┌─ Página

No se arrugó cuando tuvo que acompañar a los juzgados a los procesados por corrupción de su partido. Ahí estuvo siempre, dando la cara, mientras muchos de sus compañeros y por supuesto sus líderes se escondían y ponían cara de no saber de qué les hablaban.

Su primer protagonismo político, más cerca de las cámaras que de la fontanería, lo tuvo durante el tripartito. Como diputado de Convergència i Unió fue un hueso duro de roer, nunca excesivo, nunca teatral, pero siempre duro, y directo, al hígado de socialistas, comunistas y republicanos. Fue la resistencia más notable, constante y eficaz que tuvo la ya difunta CiU durante su primera travesía del desierto (de la segunda travesía, es decir, de la fatalidad de Artur Mas , ya no pudo zafarse y tras varias rupturas llegó la extinción).

Turull tuvo desde joven ideas soberanistas pero su actuación política, fue siempre sigilosa y huyendo del exhibicionismo y de la gestualidad. El bricolaje fino con los Pujol le tenía ocupado en las distintas responsabilidades que Artur Mas le iba concediendo precisamente como cuota de los hijos del expresident en el poder y en sus «transacciones».

Todo en él funcionó racional y normalmente hasta la entronización de Carles Puigdemont como presidente de la Generalitat. Tras dos meses haciendo lo imposible para evitar que la CUP tirara a Mas «a la papelera de la Historia» -sin conseguirlo- se aproximó al nuevo president, y según expresión de sus más íntimos colaboradores, «se radicalizó». Puede que se radicalizara, pero lo que seguro que hizo es reinventarse, rejuvenecer, tomar el protagonismo al que siempre había renunciado.

└─

**Petición escrita 1**:
Indica si cada afirmación coincide con el texto sobre Turull, respondiendo sí o no y citando literalmente las palabras que lo deciden: (a) Turull acompañó a los juzgados a los procesados por corrupción de su partido; (b) como diputado de Convergència i Unió se mostró excesivo y teatral; (c) Turull logró impedir que la CUP tirara a Mas «a la papelera de la Historia».
**Petición escrita 2**:
Retoma, por favor, el texto sobre Turull a partir de su última frase.
Las líneas no guardan relación alguna con el texto sobre Turull.

┌─ Registros almacenados

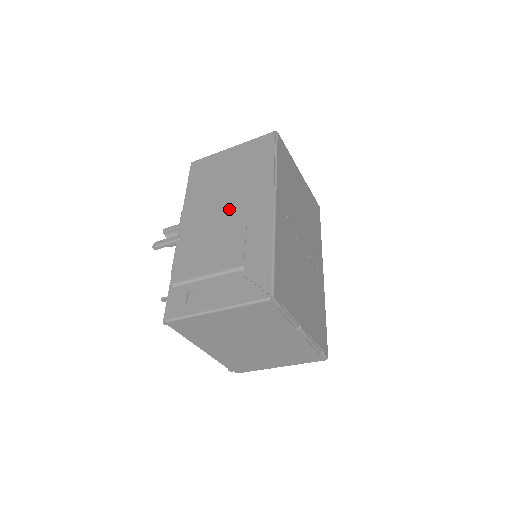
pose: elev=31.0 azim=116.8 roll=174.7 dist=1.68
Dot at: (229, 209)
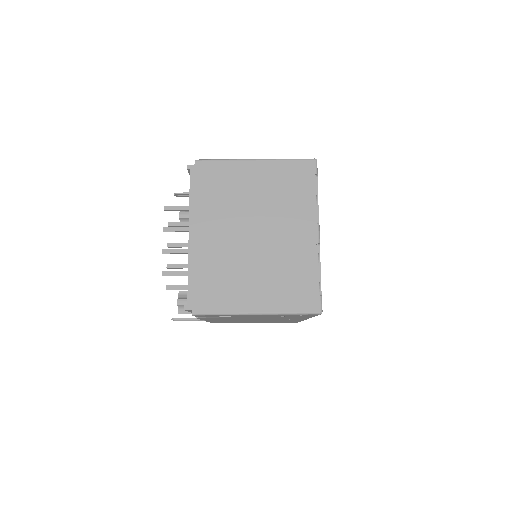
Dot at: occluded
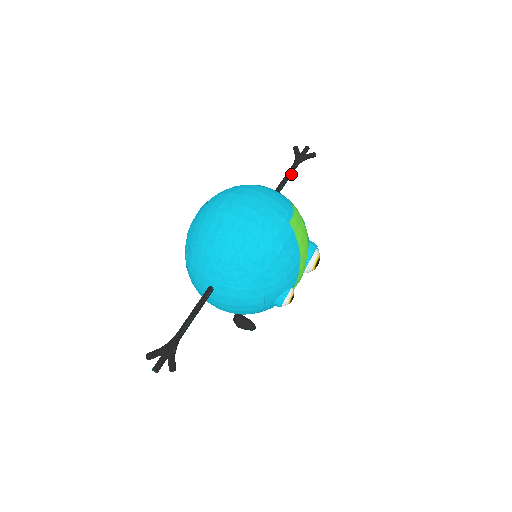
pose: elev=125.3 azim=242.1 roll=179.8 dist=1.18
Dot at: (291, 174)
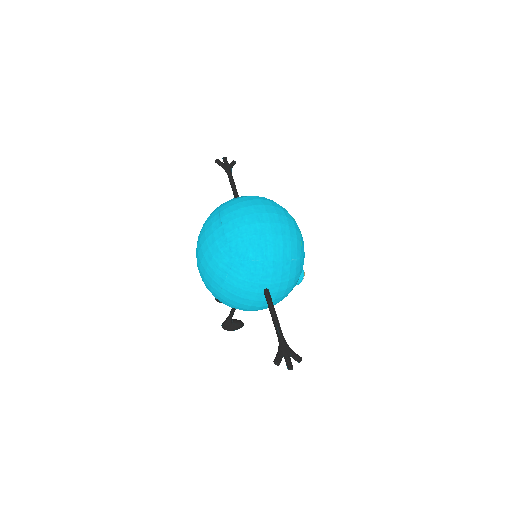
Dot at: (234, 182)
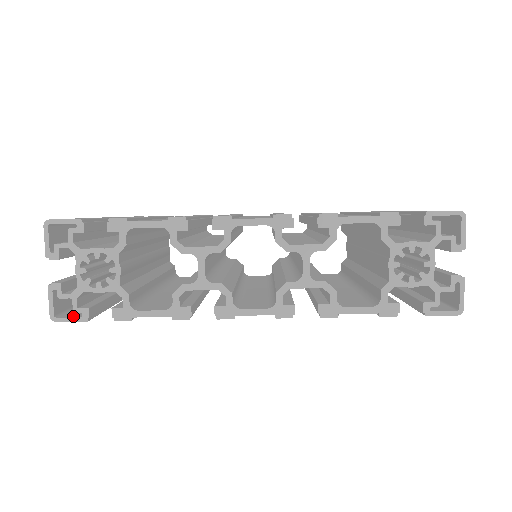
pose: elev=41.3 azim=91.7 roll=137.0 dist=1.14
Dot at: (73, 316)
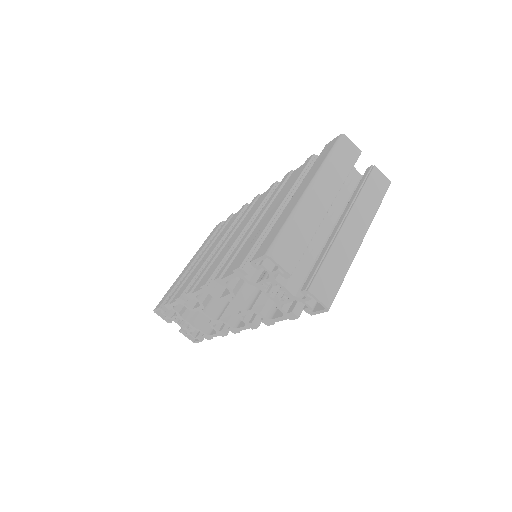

└─

**Respuesta escrita 1**:
(a) Sí: «No se arrugó cuando tuvo que acompañar a los juzgados a los procesados por corrupción de su partido».
(b) No: «nunca excesivo, nunca teatral».
(c) No: «sin conseguirlo».

**Respuesta escrita 2**:
Todavía es leal a los Pujol, todavía guarda una relación de respeto y de confianza con Artur Mas, y con su proceso de «radicalización» -y de reinvención- ha conseguido salvarse del desván donde han quedado arrinconadas las viejas glorias del partido. Esta vigencia salvada en el último momento explica bastante mejor que la fe su mutación tan súbita.

Como sucede con todo converso de última hora, su debut no ha podido ser más aparatoso y estridente. Turull fue decisivo en momentos tan graves como el que el 26 de octubre movió a Puigdemont de querer convocar elecciones autonómicas a declarar la independencia. Turull, Josep Rull y Marta Rovira fueron los que más insistentemente presionaron al entonces presidente para que se metiera en el mayor lío de su vida.

Era el nuevo Turull, que en lugar de quedarse como la vieja guardia en el limbo con las extravagancias del «procés», decidió proyectarlas hasta el infinito y reinventándose en la radicalización creyó subirse al tren del nuevo momento de la política catalana. Y efectivamente, se subió, hasta el punto de que esta tarde será investido nada menos que presidente de la Generalitat. Pero aunque durante unas horas sea el maquinista, no podrá evitar que el tren, con él dentro, efectúe su próxima parada en la cárcel.